PŚ w bobslejach: Polska chce medalu olimpijskiego w 2022 roku
W czwartek w amerykańskim Lake Placid rozpoczął się sezon Pucharu Świata w bobslejach i skeletonie. W zawodach nie startują Polacy, którzy w weekend będą rywalizowali w Pucharze Europy w Lillehammer.
2017-11-09, 21:24
Posłuchaj
- To jest pierwszy sezon olimpijski dla naszego nowego związku. Rozpoczęliśmy działalność zaraz po igrzyskach w Soczi. Chcielibyśmy - to jest życzenie, ale realne - żeby dwójka mężczyzn była około dziesiątego miejsca na igrzyskach. Dla czwórki sukcesem będzie kwalifikacja, ponieważ jeździmy na sprzęcie, który nie pozwala na wyższe miejsca, aczkolwiek kadrowo jesteśmy do nich predysponowani. W skeletonie sukcesem byłoby zdobycie choćby jednej kwalifikacji - powiedział prezes Polskiego Związku Bobslei i Skeletonu Marek Wiśniowski.
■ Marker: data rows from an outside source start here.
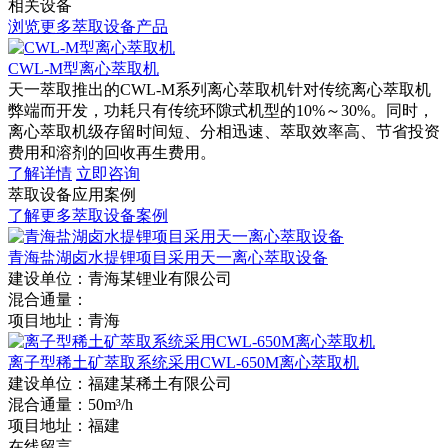
相关设备
浏览更多萃取设备产品
CWL-M型离心萃取机
天一萃取推出的CWL-M系列离心萃取机针对传统离心萃取机
弊端而开发，功耗只有传统环隙式机型的10%～30%。同时，
离心萃取机级存留时间短、分相迅速、萃取效率高、节省投资
费用和溶剂的回收再生费用。
了解详情
立即咨询
萃取设备应用案例
了解更多萃取设备案例
青海盐湖卤水提锂项目采用天一离心萃取设备
建设单位：
青海某锂业有限公司
混合通量：
项目地址：
青海
离子型稀土矿萃取系统采用CWL-650M离心萃取机
建设单位：
福建某稀土有限公司
混合通量：
50m³/h
项目地址：
福建
在线留言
W trakcie przygotowań, biało-czerwoni spędzają większość czasu w Siguldzie na Łotwie. Polskim skeletonistom pomaga ośmiokrotny zdobywca Pucharu Świata Martins Dukurs, a bobsleistom - znakomity w przeszłości pilot Janis Minins, brązowy medalista mistrzostw świata z 2009 roku.
- Przez kilka lat był najlepszym pilotem na świecie. Zresztą do dziś dzierży rekord prędkości na torze - bodajże 157 km/h. Jest to postać wybitna, autorytet. Człowiek, który miał wiele propozycji, a wybrał naszą ofertę, nie najkorzystniejszą finansowo. Czuję, że się wkomponował w ten projekt, który stworzyliśmy - przyznał Wiśniowski.
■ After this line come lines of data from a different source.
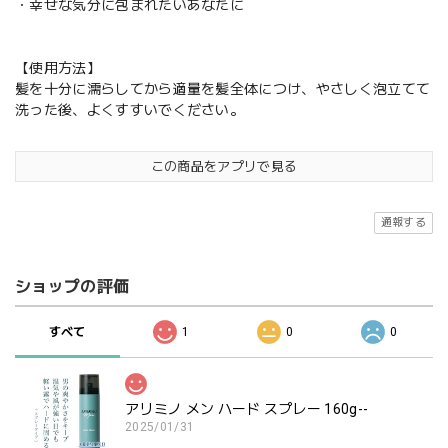
・幸せな気分に包まれたいあなたに
【使用方法】
髪を十分に濡らしてから適量を髪全体につけ、やさしく泡立てて
洗った後、よくすすいでください。
この商品をアプリで見る
通報する
ショップの評価
すべて
1
0
0
アリミノ メン ハード スプレー 160g--
2025/01/31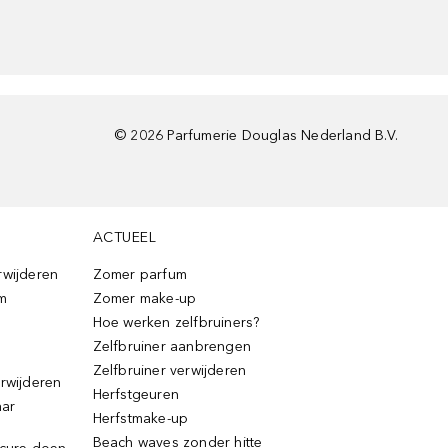
©
2026
Parfumerie Douglas Nederland B.V.
ACTUEEL
rwijderen
Zomer parfum
m
Zomer make-up
Hoe werken zelfbruiners?
Zelfbruiner aanbrengen
Zelfbruiner verwijderen
erwijderen
Herfstgeuren
aar
Herfstmake-up
Beach waves zonder hitte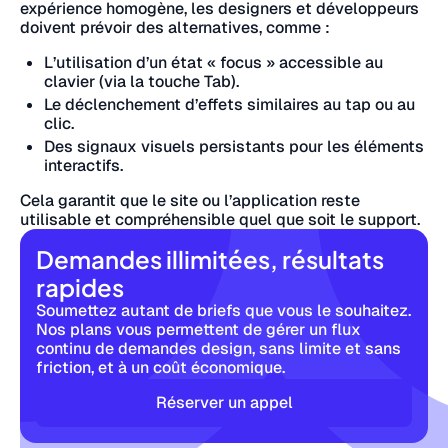
expérience homogène, les designers et développeurs
doivent prévoir des alternatives, comme :
L’utilisation d’un état « focus » accessible au
clavier (via la touche Tab).
Le déclenchement d’effets similaires au tap ou au
clic.
Des signaux visuels persistants pour les éléments
interactifs.
Cela garantit que le site ou l’application reste
utilisable et compréhensible quel que soit le support.
Demandes illimitées, résultats
rapides
Soumettez autant de briefs que vous le souhaitez.
Nos plans vous permettent de gérer un flux
continu de demandes design, sans limite et sans
friction, et à un coût économique.
Réserver un appel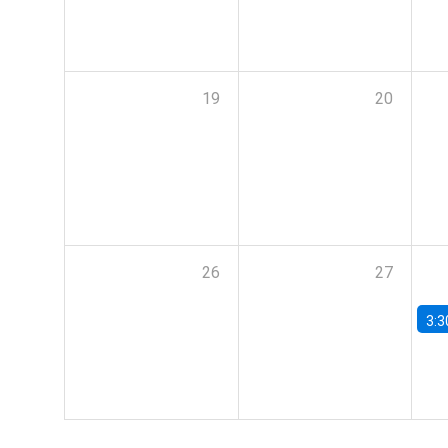
19
20
26
27
3:3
Za PZBiS bardzo pracowity okres. - Przez te trzy lata testowaliśmy ponad 180 osób - z lekkiej atletyki, rugby, futbolu amerykańskiego, gier zespołowych. Szukając ludzi do tych dyscyplin, "jedziemy" na tzw. teście łotewskim. Kandydat powinien dźwigać w przysiadzie ze sztangą około 200 kilogramów, a dystans 30 metrów ze startu lotnego pokonywać w mniej niż 3 sekundy. […] Zawodników o masie około 100 kilogramów, biegających w takim tempie i jeszcze o wzroście pomiędzy 185 a 190 centymetrów jest niewielu - podkreślił szef federacji.
REKLAMA
Marek Wiśniowski Przez te trzy lata testowaliśmy ponad 180 osób - z lekkiej atletyki, rugby, futbolu amerykańskiego, gier zespołowych
Trening w tych dyscyplinach jest bardzo złożony. - Na sukces w bobslejach i skeletonie wpływają trzy elementy. Mniej więcej 40procent to start, 40 - jazda pilota, a 20 - sprzęt. Budujemy siłę eksplozywną, czyli ten moment bezpośredniego "uderzenia" startowego. To robimy mniej więcej od kwietnia do lipca. Potem zawodnicy zmagają się na tzw. ścieżce startowej - to taka część toru, na której trenuje się zgranie. No i od początku października wyjeżdżamy na lód - powiedział Wiśniowski.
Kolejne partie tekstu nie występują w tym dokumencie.